## Assignment
Would you please return every line from the listing that contains the word "platform"?

## Material to process
== == ==

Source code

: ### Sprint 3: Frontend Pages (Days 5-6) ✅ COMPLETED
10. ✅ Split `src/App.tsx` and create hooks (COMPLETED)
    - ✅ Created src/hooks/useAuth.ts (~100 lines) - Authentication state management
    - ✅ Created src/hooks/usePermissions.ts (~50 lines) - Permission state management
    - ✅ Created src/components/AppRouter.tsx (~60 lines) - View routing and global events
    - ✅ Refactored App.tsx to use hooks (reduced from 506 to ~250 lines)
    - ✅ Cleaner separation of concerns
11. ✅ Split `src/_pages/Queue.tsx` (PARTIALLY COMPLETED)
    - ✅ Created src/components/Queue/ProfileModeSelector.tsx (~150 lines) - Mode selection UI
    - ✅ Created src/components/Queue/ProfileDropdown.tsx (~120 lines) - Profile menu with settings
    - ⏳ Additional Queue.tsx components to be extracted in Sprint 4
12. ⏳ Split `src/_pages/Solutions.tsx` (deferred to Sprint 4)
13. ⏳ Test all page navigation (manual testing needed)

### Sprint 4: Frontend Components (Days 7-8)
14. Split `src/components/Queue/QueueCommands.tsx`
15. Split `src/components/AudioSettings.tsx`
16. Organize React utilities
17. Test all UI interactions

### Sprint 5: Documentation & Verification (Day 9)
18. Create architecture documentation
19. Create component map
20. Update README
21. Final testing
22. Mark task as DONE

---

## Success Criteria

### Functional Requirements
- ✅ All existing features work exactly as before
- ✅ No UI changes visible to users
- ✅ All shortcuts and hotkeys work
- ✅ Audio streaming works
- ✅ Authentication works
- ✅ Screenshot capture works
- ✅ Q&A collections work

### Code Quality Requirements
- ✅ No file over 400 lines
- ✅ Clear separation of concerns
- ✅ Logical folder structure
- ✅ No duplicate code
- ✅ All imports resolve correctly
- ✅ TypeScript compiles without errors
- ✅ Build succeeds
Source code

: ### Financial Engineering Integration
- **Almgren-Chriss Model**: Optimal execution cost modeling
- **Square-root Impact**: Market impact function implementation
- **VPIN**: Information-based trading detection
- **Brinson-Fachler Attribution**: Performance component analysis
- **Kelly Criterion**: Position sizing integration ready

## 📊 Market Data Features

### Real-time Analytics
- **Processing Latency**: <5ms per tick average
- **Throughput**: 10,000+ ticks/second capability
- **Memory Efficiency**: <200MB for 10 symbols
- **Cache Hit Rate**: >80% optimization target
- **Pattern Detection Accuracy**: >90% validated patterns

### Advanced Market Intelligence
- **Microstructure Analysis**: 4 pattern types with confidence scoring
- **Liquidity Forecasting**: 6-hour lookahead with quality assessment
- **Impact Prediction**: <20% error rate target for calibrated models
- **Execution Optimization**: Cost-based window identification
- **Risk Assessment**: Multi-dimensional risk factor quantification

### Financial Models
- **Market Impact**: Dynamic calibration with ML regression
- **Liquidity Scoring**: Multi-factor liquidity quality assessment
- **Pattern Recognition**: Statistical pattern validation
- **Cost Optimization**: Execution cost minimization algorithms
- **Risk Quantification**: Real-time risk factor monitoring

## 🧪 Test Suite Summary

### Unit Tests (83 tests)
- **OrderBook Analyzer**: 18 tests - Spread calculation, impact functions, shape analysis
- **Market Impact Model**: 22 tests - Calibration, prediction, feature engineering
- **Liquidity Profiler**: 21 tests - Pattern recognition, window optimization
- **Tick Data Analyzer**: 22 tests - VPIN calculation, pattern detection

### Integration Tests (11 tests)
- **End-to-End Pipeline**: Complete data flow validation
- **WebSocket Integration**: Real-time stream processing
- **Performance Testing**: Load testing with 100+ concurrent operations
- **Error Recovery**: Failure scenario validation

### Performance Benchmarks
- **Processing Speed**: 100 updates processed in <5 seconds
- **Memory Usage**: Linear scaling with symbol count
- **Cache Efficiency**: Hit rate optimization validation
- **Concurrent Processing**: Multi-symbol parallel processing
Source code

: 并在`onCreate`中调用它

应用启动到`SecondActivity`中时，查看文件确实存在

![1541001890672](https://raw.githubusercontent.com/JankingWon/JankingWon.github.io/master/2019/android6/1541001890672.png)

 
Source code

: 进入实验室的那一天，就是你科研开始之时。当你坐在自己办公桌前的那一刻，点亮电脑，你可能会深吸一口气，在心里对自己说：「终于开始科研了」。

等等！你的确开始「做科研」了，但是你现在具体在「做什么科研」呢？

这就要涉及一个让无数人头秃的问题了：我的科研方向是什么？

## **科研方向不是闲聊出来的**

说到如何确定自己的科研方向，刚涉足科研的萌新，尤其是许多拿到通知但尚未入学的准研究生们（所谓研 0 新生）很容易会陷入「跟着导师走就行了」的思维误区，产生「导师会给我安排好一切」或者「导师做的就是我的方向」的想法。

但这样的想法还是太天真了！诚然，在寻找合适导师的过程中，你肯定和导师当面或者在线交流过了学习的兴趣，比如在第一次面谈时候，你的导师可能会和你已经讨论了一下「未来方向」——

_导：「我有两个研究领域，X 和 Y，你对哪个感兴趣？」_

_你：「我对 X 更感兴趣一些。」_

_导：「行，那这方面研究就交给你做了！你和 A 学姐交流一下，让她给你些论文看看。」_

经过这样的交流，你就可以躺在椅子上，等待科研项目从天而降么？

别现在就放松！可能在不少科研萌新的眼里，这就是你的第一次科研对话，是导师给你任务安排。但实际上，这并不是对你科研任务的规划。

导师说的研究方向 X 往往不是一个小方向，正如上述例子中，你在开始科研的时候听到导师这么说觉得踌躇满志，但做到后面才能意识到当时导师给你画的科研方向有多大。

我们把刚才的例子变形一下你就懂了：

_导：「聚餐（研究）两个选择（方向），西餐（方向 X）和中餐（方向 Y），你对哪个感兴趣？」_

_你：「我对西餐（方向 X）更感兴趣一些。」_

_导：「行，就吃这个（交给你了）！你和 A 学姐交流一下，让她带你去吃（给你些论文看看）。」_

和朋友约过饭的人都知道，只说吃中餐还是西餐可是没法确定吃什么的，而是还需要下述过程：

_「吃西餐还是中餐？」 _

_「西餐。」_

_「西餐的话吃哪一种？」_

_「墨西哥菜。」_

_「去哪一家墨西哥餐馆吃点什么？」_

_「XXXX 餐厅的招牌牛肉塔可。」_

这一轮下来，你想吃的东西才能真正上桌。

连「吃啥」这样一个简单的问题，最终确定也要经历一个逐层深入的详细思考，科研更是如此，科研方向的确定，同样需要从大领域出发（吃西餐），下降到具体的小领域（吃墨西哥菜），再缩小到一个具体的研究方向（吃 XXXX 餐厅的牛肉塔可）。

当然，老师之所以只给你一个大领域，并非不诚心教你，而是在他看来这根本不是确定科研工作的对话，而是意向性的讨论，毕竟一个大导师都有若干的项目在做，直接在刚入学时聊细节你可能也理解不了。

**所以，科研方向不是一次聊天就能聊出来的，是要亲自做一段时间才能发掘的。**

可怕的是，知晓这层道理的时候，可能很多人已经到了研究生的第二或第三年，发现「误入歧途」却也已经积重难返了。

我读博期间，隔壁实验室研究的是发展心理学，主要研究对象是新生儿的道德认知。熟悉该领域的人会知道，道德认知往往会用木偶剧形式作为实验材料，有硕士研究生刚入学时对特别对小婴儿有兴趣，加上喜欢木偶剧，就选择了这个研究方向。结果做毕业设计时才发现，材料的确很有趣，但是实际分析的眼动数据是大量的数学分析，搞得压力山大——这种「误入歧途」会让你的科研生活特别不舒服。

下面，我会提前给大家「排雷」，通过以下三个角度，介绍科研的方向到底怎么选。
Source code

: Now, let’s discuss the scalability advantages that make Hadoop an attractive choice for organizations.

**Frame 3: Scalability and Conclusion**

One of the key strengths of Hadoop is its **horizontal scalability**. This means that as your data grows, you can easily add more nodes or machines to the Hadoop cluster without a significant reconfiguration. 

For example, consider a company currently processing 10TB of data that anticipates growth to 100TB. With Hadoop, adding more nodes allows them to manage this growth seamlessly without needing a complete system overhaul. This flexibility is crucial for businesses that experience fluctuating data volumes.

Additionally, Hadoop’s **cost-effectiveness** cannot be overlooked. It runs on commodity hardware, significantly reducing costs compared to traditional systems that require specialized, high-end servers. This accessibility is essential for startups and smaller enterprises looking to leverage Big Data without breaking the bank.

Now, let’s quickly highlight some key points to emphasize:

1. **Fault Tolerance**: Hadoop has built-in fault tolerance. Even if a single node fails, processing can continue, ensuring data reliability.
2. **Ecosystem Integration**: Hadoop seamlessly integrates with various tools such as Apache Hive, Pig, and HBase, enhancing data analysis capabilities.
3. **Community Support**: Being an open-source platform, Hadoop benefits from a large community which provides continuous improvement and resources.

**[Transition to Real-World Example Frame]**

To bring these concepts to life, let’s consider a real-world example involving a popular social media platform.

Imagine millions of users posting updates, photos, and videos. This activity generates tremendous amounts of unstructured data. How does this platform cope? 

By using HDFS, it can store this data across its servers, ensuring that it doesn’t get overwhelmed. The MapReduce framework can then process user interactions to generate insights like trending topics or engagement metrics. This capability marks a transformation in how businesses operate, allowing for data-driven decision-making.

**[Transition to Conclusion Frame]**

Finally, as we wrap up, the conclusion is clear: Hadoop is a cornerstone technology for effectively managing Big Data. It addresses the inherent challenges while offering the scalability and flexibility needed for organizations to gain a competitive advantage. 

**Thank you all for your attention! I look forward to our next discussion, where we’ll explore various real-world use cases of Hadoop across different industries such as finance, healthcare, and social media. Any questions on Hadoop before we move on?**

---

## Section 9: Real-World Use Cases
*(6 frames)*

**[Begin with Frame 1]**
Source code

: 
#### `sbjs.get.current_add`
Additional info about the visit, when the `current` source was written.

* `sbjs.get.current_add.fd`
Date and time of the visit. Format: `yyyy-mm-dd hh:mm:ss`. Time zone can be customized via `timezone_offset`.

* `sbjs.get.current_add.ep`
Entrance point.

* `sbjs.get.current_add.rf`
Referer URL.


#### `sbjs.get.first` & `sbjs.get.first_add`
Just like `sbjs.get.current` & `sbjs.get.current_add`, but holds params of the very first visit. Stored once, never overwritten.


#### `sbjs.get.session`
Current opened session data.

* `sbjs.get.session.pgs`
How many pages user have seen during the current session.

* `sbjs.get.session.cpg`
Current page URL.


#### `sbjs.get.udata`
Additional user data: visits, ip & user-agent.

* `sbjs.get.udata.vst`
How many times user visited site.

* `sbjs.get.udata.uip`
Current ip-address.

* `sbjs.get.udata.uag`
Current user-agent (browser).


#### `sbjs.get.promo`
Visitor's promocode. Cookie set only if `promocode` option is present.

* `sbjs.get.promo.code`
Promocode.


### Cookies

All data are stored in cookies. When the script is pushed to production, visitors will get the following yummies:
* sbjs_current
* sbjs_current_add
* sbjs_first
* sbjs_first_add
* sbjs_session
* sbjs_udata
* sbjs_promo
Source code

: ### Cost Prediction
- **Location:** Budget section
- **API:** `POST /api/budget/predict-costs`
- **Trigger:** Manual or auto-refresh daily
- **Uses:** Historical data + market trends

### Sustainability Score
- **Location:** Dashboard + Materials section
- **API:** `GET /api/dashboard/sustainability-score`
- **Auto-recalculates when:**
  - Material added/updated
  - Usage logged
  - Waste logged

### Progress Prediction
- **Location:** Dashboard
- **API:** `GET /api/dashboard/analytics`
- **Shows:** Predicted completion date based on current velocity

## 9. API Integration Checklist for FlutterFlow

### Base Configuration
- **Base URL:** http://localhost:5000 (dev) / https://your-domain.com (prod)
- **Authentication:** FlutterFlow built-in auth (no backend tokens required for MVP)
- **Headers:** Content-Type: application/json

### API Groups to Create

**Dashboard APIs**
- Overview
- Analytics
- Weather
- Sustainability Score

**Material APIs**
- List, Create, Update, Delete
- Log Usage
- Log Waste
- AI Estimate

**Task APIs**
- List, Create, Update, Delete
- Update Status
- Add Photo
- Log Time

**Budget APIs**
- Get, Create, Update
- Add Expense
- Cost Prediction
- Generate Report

== == ==

## Solution to the exercise
3. **Community Support**: Being an open-source platform, Hadoop benefits from a large community which provides continuous improvement and resources.
To bring these concepts to life, let’s consider a real-world example involving a popular social media platform.
Imagine millions of users posting updates, photos, and videos. This activity generates tremendous amounts of unstructured data. How does this platform cope? 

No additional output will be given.